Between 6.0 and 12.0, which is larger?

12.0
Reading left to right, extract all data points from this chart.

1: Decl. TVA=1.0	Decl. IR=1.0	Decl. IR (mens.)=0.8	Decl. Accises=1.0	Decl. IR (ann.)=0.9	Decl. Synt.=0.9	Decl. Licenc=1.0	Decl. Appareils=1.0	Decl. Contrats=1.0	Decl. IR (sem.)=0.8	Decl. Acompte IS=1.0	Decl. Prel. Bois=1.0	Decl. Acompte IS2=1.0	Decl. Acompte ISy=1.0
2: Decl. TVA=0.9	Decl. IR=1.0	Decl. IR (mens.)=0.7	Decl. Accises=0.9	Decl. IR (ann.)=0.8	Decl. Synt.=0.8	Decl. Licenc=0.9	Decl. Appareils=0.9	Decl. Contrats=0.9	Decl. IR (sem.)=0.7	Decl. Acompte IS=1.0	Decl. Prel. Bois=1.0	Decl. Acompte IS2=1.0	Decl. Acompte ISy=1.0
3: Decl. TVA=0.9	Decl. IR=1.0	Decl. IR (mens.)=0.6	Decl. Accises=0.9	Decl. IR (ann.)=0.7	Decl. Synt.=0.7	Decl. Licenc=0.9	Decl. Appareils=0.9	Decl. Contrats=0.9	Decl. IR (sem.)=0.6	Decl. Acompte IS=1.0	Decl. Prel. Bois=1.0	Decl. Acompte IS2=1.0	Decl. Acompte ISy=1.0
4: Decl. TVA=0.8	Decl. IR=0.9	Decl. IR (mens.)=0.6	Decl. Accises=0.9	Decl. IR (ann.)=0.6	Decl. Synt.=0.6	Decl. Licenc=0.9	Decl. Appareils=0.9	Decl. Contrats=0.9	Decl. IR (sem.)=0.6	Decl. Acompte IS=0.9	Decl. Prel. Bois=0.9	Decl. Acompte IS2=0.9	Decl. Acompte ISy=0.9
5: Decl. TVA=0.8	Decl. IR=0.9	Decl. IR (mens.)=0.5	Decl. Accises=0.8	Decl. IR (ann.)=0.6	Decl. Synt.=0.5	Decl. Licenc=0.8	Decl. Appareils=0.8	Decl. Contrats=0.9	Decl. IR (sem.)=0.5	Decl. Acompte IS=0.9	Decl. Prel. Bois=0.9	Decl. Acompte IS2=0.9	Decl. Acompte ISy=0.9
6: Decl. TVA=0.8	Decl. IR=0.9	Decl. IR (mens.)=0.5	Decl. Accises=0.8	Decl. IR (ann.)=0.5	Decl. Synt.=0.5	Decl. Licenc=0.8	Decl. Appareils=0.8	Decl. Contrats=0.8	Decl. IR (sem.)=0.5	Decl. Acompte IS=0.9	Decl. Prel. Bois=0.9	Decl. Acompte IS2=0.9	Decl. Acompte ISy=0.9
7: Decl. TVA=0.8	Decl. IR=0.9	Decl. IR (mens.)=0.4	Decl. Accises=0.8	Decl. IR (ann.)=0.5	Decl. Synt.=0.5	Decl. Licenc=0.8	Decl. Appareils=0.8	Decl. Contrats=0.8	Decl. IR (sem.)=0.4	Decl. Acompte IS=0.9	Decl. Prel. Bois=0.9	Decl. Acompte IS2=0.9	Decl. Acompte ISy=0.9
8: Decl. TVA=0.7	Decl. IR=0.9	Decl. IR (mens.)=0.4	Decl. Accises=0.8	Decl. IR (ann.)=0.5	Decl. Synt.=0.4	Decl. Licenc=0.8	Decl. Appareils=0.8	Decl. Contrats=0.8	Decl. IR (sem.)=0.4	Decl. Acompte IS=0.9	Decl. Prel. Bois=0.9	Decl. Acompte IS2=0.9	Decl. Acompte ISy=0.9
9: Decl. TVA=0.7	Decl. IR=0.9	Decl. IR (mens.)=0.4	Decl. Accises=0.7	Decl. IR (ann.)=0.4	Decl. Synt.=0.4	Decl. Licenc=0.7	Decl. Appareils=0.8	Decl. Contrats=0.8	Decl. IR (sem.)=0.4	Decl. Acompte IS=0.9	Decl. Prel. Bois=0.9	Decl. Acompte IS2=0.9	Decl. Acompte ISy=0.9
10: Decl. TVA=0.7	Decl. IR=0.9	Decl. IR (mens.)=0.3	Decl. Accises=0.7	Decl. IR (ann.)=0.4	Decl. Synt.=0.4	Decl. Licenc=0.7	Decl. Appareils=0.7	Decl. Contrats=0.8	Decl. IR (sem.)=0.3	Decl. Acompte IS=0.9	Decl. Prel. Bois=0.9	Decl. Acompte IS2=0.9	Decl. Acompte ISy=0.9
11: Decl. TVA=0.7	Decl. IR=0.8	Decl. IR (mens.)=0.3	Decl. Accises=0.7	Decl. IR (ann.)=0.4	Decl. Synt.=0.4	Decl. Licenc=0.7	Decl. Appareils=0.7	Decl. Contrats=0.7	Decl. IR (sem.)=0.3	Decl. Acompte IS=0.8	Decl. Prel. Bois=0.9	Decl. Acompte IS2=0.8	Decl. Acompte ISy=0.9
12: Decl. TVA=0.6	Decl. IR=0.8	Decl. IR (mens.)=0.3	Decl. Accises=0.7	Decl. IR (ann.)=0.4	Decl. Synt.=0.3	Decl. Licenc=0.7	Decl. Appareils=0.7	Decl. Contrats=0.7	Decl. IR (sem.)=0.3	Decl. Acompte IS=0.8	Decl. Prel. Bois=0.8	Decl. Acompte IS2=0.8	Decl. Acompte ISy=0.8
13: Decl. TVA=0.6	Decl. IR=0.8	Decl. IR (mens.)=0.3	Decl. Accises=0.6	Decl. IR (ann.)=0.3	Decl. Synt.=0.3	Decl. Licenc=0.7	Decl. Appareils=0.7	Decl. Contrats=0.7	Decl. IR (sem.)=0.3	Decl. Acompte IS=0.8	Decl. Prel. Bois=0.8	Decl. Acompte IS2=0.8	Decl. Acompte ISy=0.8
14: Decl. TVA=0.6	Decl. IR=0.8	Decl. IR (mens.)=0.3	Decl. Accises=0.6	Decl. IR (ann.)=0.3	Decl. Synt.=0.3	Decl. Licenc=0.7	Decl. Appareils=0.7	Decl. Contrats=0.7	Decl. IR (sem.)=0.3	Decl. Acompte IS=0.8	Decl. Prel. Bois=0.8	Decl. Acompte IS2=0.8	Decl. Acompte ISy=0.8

..............................

PROBLEM TO WORK ON: Identify each line in the data above that contains the word "Reading", and copy those lines.

WRITTEN RESPONSE:
Reading left to right, extract all data points from this chart.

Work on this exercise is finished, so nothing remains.